#### Work to be completed:
Gather all lines from the material that contain "Julià".

+++ Materials provided +++

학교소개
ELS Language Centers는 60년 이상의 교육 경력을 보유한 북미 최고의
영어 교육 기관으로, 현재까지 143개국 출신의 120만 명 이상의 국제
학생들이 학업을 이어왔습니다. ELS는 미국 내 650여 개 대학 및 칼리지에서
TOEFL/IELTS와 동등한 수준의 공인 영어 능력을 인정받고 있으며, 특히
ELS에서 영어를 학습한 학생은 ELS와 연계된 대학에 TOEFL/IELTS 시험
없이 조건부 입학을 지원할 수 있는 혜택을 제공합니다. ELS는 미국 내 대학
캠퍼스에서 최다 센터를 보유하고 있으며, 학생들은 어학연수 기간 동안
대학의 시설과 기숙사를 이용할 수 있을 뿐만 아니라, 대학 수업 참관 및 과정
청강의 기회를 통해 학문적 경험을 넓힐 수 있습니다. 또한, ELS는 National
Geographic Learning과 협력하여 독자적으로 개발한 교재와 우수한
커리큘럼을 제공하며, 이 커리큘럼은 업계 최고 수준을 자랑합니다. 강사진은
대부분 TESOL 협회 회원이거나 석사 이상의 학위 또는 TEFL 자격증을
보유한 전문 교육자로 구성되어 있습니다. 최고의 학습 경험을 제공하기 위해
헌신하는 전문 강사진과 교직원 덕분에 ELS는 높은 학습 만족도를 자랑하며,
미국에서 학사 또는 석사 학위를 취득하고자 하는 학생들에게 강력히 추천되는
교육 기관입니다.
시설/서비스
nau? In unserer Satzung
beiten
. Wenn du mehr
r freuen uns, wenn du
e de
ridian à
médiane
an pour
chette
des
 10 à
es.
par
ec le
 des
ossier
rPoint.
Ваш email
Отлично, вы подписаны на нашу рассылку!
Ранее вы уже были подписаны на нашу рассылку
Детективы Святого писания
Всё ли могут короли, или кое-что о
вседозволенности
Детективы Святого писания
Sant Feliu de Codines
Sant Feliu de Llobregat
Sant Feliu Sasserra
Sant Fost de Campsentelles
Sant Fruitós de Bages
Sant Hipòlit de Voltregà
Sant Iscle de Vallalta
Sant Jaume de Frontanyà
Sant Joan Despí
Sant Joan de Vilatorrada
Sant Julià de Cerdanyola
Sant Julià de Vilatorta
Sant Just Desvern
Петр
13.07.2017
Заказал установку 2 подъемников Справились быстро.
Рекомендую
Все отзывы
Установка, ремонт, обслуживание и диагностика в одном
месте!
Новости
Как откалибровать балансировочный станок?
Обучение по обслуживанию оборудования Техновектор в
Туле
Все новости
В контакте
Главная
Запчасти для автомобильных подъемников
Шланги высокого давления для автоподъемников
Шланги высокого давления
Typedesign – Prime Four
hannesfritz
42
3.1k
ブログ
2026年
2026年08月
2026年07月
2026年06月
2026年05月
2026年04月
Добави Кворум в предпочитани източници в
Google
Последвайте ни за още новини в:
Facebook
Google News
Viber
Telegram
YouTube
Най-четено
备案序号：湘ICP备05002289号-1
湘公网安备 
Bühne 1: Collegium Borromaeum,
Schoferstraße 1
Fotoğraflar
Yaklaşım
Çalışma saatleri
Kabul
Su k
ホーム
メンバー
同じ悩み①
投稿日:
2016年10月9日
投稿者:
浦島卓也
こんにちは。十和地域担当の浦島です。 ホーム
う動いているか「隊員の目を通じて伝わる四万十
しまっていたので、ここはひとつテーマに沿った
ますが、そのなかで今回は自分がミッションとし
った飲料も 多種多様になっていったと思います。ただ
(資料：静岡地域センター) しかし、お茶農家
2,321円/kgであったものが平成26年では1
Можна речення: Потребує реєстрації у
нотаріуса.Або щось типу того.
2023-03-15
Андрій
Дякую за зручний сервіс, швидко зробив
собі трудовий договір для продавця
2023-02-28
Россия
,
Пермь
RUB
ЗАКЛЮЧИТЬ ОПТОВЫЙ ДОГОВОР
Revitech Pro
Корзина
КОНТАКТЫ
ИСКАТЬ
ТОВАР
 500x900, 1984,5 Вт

+++

#### Response:
Sant Julià de Cerdanyola
Sant Julià de Vilatorta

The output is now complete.